● **AIM OF THE EXERCISE**: Exactly the lines below from the line with "aos funcionários." through the line with "Održavanje i materijali" must make up the answer, both ends included and pictures left out.

═════ THE INPUT

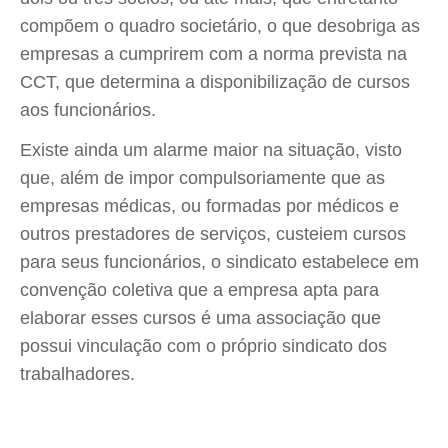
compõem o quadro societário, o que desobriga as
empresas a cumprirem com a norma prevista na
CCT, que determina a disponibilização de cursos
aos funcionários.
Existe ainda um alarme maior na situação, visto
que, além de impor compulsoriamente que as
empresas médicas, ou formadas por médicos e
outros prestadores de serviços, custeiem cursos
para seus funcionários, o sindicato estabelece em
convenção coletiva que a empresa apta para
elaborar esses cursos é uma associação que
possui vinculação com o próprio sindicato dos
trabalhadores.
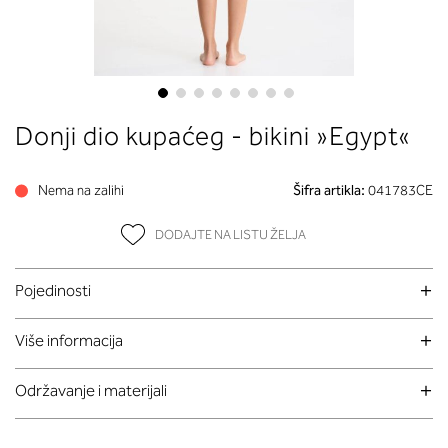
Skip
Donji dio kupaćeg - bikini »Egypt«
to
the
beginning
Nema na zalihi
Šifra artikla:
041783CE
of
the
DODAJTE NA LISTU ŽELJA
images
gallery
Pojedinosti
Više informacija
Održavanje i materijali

══════════
═════ THE INPUT

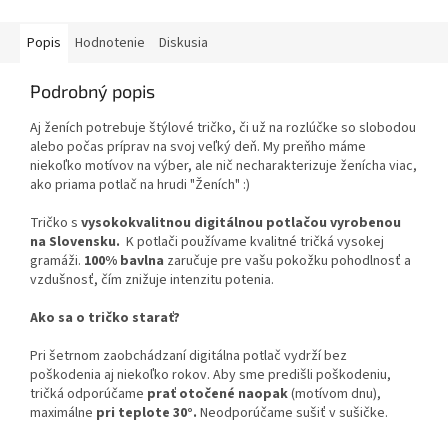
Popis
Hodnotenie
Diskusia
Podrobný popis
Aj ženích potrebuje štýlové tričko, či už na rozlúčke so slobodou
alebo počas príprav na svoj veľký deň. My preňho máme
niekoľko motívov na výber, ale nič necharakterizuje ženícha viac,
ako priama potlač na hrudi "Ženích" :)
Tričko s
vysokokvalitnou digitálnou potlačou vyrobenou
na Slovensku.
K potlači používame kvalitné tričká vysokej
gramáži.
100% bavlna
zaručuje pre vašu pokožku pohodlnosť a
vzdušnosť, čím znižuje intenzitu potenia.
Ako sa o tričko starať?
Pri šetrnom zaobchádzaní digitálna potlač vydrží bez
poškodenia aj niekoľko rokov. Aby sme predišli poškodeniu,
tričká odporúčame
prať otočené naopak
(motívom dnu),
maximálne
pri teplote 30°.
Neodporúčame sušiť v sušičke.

══════════

● **TASK RESULT**:
aos funcionários.
Existe ainda um alarme maior na situação, visto
que, além de impor compulsoriamente que as
empresas médicas, ou formadas por médicos e
outros prestadores de serviços, custeiem cursos
para seus funcionários, o sindicato estabelece em
convenção coletiva que a empresa apta para
elaborar esses cursos é uma associação que
possui vinculação com o próprio sindicato dos
trabalhadores.
Skip
Donji dio kupaćeg - bikini »Egypt«
to
the
beginning
Nema na zalihi
Šifra artikla:
041783CE
of
the
DODAJTE NA LISTU ŽELJA
images
gallery
Pojedinosti
Više informacija
Održavanje i materijali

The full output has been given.